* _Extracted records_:

=== Begin Enclosure ===

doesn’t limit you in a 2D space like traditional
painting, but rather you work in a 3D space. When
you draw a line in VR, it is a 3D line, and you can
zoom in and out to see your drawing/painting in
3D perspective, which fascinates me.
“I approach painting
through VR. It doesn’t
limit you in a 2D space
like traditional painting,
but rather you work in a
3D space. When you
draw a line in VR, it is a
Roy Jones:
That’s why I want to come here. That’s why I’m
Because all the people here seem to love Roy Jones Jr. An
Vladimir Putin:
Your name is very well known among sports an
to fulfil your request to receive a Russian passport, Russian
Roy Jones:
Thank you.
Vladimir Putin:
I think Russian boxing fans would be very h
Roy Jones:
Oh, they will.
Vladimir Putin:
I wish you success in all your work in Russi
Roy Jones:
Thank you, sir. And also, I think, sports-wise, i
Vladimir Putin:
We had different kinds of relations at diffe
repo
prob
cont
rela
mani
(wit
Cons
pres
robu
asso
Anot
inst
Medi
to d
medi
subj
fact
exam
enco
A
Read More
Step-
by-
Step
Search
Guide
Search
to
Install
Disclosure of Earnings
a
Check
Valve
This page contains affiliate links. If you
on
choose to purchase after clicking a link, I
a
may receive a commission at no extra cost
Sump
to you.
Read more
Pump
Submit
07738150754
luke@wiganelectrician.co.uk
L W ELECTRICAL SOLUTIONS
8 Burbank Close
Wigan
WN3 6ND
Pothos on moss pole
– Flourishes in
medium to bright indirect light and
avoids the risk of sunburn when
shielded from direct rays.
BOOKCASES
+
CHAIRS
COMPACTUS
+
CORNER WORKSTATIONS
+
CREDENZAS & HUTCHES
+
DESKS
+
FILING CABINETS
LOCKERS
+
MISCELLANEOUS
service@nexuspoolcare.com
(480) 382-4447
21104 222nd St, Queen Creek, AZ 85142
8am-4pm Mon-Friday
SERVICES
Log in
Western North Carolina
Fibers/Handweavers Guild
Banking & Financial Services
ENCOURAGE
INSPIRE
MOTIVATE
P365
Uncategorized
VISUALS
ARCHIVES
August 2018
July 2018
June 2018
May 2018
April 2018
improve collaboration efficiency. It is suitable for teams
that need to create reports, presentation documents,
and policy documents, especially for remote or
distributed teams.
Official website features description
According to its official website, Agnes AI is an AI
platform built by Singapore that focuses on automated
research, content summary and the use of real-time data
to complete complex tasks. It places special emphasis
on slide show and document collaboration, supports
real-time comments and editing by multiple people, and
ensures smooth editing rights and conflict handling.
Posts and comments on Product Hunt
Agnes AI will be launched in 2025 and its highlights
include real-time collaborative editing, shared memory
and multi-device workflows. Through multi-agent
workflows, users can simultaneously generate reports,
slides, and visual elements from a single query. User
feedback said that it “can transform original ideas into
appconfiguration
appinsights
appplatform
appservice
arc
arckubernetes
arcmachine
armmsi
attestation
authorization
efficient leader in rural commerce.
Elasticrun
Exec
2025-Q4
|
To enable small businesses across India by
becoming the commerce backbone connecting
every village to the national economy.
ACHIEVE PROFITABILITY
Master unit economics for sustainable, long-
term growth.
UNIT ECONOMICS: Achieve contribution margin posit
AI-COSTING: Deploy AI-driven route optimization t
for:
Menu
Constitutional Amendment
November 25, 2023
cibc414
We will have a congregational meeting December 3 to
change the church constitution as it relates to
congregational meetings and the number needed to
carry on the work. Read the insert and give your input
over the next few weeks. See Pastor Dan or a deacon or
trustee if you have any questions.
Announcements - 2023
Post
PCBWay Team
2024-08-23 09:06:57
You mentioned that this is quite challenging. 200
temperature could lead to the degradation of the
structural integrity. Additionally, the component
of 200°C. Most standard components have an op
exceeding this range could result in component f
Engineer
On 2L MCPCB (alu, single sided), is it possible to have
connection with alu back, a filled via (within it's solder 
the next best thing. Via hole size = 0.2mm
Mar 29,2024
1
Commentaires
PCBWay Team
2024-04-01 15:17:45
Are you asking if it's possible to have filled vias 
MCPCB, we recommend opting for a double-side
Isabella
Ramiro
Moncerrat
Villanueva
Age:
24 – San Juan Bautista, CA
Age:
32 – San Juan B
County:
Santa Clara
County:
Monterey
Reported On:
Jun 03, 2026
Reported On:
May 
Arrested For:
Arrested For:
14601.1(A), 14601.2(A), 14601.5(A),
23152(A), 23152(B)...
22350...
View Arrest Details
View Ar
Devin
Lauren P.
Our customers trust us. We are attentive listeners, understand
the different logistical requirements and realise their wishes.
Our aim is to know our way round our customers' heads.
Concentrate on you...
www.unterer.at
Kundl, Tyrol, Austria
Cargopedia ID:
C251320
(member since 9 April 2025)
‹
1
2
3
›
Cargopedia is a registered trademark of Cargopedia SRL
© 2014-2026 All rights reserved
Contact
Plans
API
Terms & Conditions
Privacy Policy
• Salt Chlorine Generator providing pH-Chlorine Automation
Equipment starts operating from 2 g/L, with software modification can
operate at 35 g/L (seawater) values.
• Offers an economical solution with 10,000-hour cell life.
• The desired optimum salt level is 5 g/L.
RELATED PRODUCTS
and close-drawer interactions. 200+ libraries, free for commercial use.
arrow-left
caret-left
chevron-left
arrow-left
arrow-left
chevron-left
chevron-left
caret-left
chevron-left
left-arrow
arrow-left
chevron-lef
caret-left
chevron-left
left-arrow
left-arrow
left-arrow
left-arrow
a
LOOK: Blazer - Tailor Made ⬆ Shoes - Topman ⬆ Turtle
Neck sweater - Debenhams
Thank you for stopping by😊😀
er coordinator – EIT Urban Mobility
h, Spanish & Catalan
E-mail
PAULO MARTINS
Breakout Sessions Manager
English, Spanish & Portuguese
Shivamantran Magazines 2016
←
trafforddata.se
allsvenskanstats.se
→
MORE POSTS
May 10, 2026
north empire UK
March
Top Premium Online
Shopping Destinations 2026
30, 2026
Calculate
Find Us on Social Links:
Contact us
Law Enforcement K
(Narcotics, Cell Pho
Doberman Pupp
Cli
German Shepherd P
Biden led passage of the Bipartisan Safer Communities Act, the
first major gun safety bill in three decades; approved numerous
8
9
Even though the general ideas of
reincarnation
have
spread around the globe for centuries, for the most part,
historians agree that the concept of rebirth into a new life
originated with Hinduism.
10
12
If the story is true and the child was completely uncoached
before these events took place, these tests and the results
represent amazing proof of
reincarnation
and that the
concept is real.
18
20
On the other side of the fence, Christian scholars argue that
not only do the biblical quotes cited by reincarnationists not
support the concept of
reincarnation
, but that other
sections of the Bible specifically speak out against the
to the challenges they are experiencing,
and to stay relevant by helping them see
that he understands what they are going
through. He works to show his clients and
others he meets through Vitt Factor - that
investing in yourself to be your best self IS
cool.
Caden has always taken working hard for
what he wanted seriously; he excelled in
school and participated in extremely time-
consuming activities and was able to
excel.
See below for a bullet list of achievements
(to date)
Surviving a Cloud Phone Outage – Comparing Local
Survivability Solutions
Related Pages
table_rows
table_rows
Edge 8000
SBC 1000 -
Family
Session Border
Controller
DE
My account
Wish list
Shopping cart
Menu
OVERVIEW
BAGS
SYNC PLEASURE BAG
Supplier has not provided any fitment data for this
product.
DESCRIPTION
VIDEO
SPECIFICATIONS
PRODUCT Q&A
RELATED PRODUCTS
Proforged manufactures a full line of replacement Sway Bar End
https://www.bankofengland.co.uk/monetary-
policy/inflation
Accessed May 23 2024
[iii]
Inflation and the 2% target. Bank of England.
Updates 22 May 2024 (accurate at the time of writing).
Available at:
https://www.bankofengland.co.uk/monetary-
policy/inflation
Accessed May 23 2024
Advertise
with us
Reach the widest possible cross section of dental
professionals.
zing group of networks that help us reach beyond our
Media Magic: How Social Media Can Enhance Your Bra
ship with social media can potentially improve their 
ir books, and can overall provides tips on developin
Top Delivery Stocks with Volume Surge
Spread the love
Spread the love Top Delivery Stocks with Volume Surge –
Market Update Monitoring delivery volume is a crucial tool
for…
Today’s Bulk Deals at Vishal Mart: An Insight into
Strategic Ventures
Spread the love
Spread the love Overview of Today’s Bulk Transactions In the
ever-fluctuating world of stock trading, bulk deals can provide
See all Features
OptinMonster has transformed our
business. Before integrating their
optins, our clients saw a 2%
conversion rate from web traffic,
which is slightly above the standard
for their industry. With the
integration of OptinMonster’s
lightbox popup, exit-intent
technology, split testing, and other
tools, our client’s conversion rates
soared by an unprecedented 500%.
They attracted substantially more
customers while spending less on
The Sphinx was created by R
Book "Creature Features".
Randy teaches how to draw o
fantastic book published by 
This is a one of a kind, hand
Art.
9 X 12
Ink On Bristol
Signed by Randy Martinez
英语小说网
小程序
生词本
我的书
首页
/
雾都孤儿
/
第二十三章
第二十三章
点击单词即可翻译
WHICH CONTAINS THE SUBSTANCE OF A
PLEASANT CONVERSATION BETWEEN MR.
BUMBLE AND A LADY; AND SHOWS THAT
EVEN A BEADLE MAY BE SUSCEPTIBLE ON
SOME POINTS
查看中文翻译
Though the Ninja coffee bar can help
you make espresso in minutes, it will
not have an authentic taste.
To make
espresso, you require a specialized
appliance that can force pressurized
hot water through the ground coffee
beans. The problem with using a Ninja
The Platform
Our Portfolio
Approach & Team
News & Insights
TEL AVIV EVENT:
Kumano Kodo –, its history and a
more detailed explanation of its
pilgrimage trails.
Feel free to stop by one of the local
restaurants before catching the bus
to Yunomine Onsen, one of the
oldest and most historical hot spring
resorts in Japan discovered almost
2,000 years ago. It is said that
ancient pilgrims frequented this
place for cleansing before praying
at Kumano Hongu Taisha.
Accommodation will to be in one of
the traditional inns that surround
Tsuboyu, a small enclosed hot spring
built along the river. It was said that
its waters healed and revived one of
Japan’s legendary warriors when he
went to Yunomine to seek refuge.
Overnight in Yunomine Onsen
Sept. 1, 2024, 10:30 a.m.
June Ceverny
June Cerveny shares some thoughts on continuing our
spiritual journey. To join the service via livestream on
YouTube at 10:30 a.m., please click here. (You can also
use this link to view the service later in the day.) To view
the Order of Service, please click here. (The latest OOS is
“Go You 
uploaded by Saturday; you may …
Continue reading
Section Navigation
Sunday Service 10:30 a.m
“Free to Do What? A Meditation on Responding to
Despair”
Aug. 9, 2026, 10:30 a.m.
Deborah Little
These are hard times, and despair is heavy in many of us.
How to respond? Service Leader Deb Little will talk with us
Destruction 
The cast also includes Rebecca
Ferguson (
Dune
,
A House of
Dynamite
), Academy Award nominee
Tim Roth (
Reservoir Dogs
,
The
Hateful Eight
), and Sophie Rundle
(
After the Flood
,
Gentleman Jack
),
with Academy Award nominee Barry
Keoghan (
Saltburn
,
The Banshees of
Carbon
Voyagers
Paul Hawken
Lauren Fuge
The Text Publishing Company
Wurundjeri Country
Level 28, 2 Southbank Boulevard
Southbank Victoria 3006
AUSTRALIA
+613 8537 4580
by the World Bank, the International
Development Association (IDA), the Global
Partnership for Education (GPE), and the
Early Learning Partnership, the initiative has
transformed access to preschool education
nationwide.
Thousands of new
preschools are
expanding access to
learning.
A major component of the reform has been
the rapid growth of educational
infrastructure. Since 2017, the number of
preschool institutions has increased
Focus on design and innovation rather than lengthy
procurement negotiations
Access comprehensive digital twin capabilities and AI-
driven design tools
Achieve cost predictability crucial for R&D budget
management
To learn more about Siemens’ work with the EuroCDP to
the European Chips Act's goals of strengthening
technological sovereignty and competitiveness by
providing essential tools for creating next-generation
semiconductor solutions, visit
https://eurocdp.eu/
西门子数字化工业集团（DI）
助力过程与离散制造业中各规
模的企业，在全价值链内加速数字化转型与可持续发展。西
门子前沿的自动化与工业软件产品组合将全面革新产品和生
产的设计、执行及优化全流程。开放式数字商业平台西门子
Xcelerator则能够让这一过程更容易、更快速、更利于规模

=== End Enclosure ===

* _Work instruction_: Copying word for word, give each line of the data above from the first one through the line containing "that need to", and nothing else.

* _Written solution_:
doesn’t limit you in a 2D space like traditional
painting, but rather you work in a 3D space. When
you draw a line in VR, it is a 3D line, and you can
zoom in and out to see your drawing/painting in
3D perspective, which fascinates me.
“I approach painting
through VR. It doesn’t
limit you in a 2D space
like traditional painting,
but rather you work in a
3D space. When you
draw a line in VR, it is a
Roy Jones:
That’s why I want to come here. That’s why I’m
Because all the people here seem to love Roy Jones Jr. An
Vladimir Putin:
Your name is very well known among sports an
to fulfil your request to receive a Russian passport, Russian
Roy Jones:
Thank you.
Vladimir Putin:
I think Russian boxing fans would be very h
Roy Jones:
Oh, they will.
Vladimir Putin:
I wish you success in all your work in Russi
Roy Jones:
Thank you, sir. And also, I think, sports-wise, i
Vladimir Putin:
We had different kinds of relations at diffe
repo
prob
cont
rela
mani
(wit
Cons
pres
robu
asso
Anot
inst
Medi
to d
medi
subj
fact
exam
enco
A
Read More
Step-
by-
Step
Search
Guide
Search
to
Install
Disclosure of Earnings
a
Check
Valve
This page contains affiliate links. If you
on
choose to purchase after clicking a link, I
a
may receive a commission at no extra cost
Sump
to you.
Read more
Pump
Submit
07738150754
luke@wiganelectrician.co.uk
L W ELECTRICAL SOLUTIONS
8 Burbank Close
Wigan
WN3 6ND
Pothos on moss pole
– Flourishes in
medium to bright indirect light and
avoids the risk of sunburn when
shielded from direct rays.
BOOKCASES
+
CHAIRS
COMPACTUS
+
CORNER WORKSTATIONS
+
CREDENZAS & HUTCHES
+
DESKS
+
FILING CABINETS
LOCKERS
+
MISCELLANEOUS
service@nexuspoolcare.com
(480) 382-4447
21104 222nd St, Queen Creek, AZ 85142
8am-4pm Mon-Friday
SERVICES
Log in
Western North Carolina
Fibers/Handweavers Guild
Banking & Financial Services
ENCOURAGE
INSPIRE
MOTIVATE
P365
Uncategorized
VISUALS
ARCHIVES
August 2018
July 2018
June 2018
May 2018
April 2018
improve collaboration efficiency. It is suitable for teams
that need to create reports, presentation documents,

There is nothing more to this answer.